В условиях классового общества основной вопрос философии принимает форму борьбы противоположных философских течений и философских школ. Капитализм доводит идейное противостояние до логического предела, до антагонизма материализма и идеализма как несовместимых философских позиций. Однако в философском плане даже такое "расщепление" духовной культуры все равно происходит в едином контексте, и потому возможен диалог, и взаимное обогащение. Тем не менее, основной вопрос философии — вопрос о единстве мира —не имеет идеалистического решения. Идеализм всегда — отказ от решения основного вопроса, уход от ответственности, страх перед собственной способностью мыслить, обнажающей неизбежность гибели уютного, обжитого мирка, потери привилегированного общественного положения и необходимости искать свое место в новой иерархии экономических и общественных отношений. Идеализм — попытка остановить время, спрятаться от будущего, сбежать в мир иллюзий, отгородиться от превратностей мира, а не преодолевать их. Ни о каком единстве тут и речи быть не может. Иногда искусственный мирок идеалиста выглядит завершенным и самодостаточным — до поры до времени в нем представлено все, с чем приходится иметь дело. Но это лишь зеркало: пока оно в стороне от происходящего, одно изображение в нем сменяется другим, пассивно следуя за внешними переменами; стоит зеркалу столкнуться с чем-либо слишком осязаемым — и хрупкое стекло разлетится вдребезги.

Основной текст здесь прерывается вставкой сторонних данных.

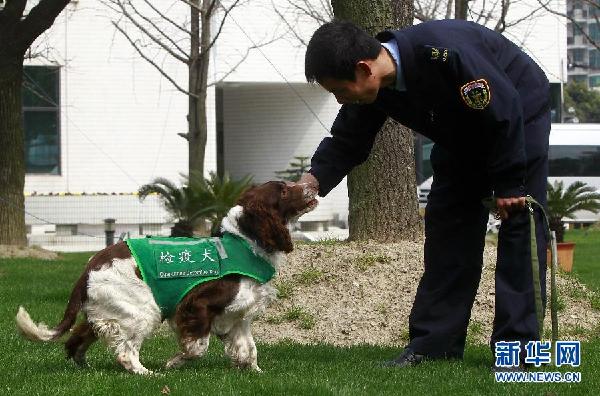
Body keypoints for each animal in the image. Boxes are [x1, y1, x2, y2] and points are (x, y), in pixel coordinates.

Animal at [15, 182, 318, 374]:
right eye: (284, 189)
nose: (312, 186)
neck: (246, 241)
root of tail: (90, 267)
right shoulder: (197, 305)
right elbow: (198, 347)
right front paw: (173, 363)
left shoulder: (239, 316)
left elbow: (249, 349)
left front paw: (255, 372)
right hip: (141, 309)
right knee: (125, 352)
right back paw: (147, 374)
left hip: (104, 312)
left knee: (76, 341)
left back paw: (85, 367)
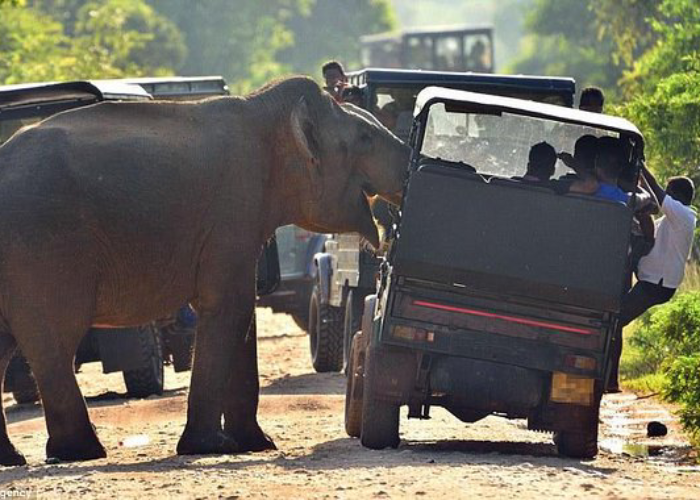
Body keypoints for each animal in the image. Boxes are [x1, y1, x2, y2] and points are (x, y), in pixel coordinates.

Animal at [0, 76, 410, 466]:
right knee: (53, 338)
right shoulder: (232, 210)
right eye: (365, 137)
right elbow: (229, 306)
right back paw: (81, 452)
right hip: (42, 245)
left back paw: (16, 457)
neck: (263, 112)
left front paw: (256, 445)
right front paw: (211, 447)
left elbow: (242, 313)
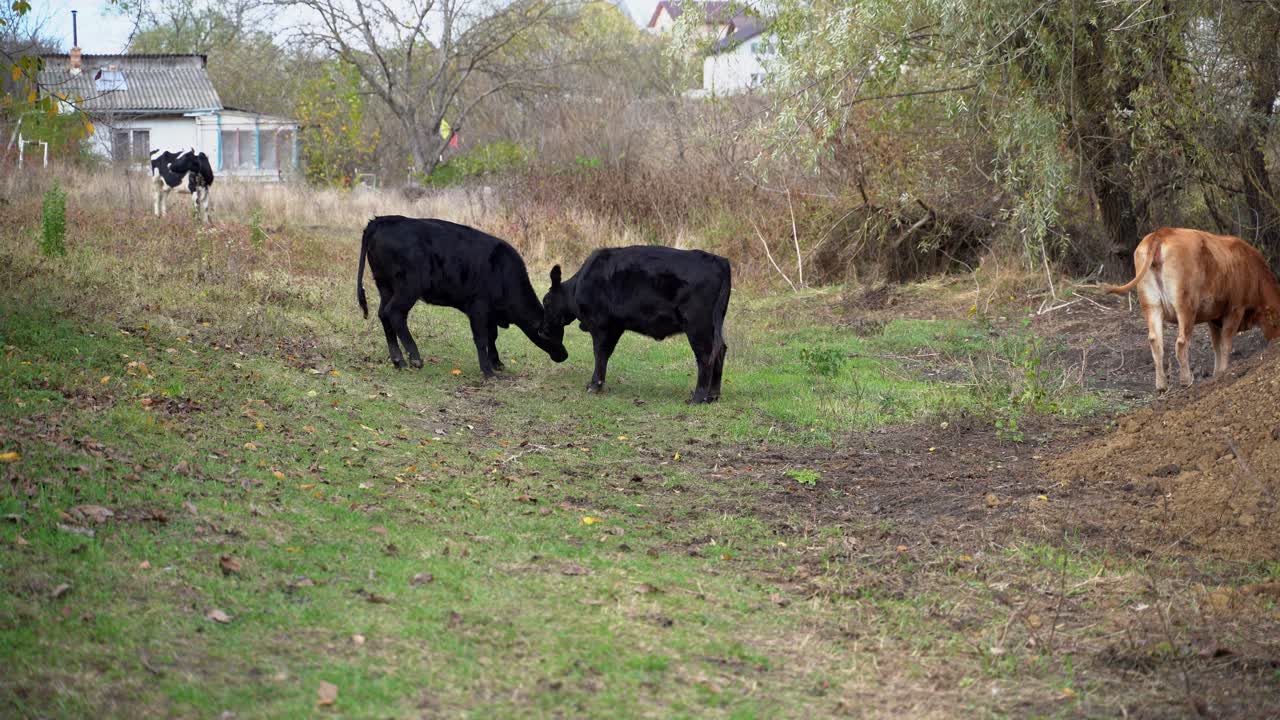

Потом построят зеркала попрочнее — но и они целиком зависимы от грубой материи, неподатливость которой им так не по душе.

Стихийный материализм, с которым предпочитают сравнивать себя идеалисты, — это примитивная, первобытная идеология, которая не учитывает главного в сознательной деятельности — ее творческого характера, способности преобразовать мир и направленности на преобразование. Не только мир противостоит человеку — но и человек противостоит миру; именно этот последний аспект — великое открытие философского идеализма. Но как бы ни повернули мы такое, внешнее отношение человека и мира, оно сохраняет их противоположность, а значит, уводит нас от единства. Только переход к философии продукта деятельности как единства объекта и субъекта позволяет снять различие природы и духа, сделать их сторонами одного и того же — что можно было бы назвать культурой, в самом общем смысле слова. Культура есть, прежде всего, "вторая природа" — то есть, природа рукотворная, возникшая не сама по себе, а целенаправленно созданная разумным существом. Но культура — это и новый уровень развития духа, его материализация, овеществление. В основе всякой последовательной философии лежит поэтому единство культуры как таковой — несмотря на все разнообразие исторически известных культур. Любая попытка систематического изложения философии представляет собой попытку собрать воедино богатство уже освоенных культурных формы, найти то, что их объединяет — их общую судьбу.